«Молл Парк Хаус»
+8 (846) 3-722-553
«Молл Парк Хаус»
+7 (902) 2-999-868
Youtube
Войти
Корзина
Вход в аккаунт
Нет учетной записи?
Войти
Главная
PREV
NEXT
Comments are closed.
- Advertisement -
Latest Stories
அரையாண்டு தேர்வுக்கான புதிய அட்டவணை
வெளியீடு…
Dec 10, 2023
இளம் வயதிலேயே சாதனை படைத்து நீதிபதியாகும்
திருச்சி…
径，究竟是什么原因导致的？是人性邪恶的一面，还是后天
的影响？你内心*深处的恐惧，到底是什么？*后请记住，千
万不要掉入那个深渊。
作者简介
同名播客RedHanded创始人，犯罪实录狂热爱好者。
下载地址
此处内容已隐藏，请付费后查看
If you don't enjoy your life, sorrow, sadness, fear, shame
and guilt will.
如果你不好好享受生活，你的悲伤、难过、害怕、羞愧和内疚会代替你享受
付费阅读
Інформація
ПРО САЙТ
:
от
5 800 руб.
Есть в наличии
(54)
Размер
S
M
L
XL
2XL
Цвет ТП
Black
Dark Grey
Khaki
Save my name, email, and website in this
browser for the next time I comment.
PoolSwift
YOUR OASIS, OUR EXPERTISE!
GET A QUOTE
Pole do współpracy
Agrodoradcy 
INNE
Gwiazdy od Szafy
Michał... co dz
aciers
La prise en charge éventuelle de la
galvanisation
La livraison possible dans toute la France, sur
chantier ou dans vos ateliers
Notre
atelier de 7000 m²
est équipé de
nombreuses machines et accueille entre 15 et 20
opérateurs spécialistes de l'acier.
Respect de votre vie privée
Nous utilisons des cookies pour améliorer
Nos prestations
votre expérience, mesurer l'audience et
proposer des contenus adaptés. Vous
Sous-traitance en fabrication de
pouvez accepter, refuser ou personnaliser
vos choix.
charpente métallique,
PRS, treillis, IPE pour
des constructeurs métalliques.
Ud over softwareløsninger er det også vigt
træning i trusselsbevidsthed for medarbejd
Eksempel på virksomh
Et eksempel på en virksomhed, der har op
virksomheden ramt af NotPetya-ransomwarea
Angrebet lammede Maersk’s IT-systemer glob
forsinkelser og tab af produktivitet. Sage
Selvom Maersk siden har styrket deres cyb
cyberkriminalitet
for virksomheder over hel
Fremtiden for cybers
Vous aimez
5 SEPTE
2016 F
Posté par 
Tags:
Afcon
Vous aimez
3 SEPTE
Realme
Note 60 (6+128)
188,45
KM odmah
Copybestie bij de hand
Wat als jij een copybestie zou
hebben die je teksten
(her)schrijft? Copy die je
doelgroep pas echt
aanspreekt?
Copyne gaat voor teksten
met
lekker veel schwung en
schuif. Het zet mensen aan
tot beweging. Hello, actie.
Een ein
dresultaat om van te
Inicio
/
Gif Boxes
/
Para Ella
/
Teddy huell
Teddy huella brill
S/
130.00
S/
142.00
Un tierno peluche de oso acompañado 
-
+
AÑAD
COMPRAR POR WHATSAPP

Work instructions →
Please rewrite the entries above, replacing "GET A QUOTE" with "REQUEST A QUOTE" and leaving everything else unchanged.

Finished task →
«Молл Парк Хаус»
+8 (846) 3-722-553
«Молл Парк Хаус»
+7 (902) 2-999-868
Youtube
Войти
Корзина
Вход в аккаунт
Нет учетной записи?
Войти
Главная
PREV
NEXT
Comments are closed.
- Advertisement -
Latest Stories
அரையாண்டு தேர்வுக்கான புதிய அட்டவணை
வெளியீடு…
Dec 10, 2023
இளம் வயதிலேயே சாதனை படைத்து நீதிபதியாகும்
திருச்சி…
径，究竟是什么原因导致的？是人性邪恶的一面，还是后天
的影响？你内心*深处的恐惧，到底是什么？*后请记住，千
万不要掉入那个深渊。
作者简介
同名播客RedHanded创始人，犯罪实录狂热爱好者。
下载地址
此处内容已隐藏，请付费后查看
If you don't enjoy your life, sorrow, sadness, fear, shame
and guilt will.
如果你不好好享受生活，你的悲伤、难过、害怕、羞愧和内疚会代替你享受
付费阅读
Інформація
ПРО САЙТ
:
от
5 800 руб.
Есть в наличии
(54)
Размер
S
M
L
XL
2XL
Цвет ТП
Black
Dark Grey
Khaki
Save my name, email, and website in this
browser for the next time I comment.
PoolSwift
YOUR OASIS, OUR EXPERTISE!
REQUEST A QUOTE
Pole do współpracy
Agrodoradcy 
INNE
Gwiazdy od Szafy
Michał... co dz
aciers
La prise en charge éventuelle de la
galvanisation
La livraison possible dans toute la France, sur
chantier ou dans vos ateliers
Notre
atelier de 7000 m²
est équipé de
nombreuses machines et accueille entre 15 et 20
opérateurs spécialistes de l'acier.
Respect de votre vie privée
Nous utilisons des cookies pour améliorer
Nos prestations
votre expérience, mesurer l'audience et
proposer des contenus adaptés. Vous
Sous-traitance en fabrication de
pouvez accepter, refuser ou personnaliser
vos choix.
charpente métallique,
PRS, treillis, IPE pour
des constructeurs métalliques.
Ud over softwareløsninger er det også vigt
træning i trusselsbevidsthed for medarbejd
Eksempel på virksomh
Et eksempel på en virksomhed, der har op
virksomheden ramt af NotPetya-ransomwarea
Angrebet lammede Maersk’s IT-systemer glob
forsinkelser og tab af produktivitet. Sage
Selvom Maersk siden har styrket deres cyb
cyberkriminalitet
for virksomheder over hel
Fremtiden for cybers
Vous aimez
5 SEPTE
2016 F
Posté par 
Tags:
Afcon
Vous aimez
3 SEPTE
Realme
Note 60 (6+128)
188,45
KM odmah
Copybestie bij de hand
Wat als jij een copybestie zou
hebben die je teksten
(her)schrijft? Copy die je
doelgroep pas echt
aanspreekt?
Copyne gaat voor teksten
met
lekker veel schwung en
schuif. Het zet mensen aan
tot beweging. Hello, actie.
Een ein
dresultaat om van te
Inicio
/
Gif Boxes
/
Para Ella
/
Teddy huell
Teddy huella brill
S/
130.00
S/
142.00
Un tierno peluche de oso acompañado 
-
+
AÑAD
COMPRAR POR WHATSAPP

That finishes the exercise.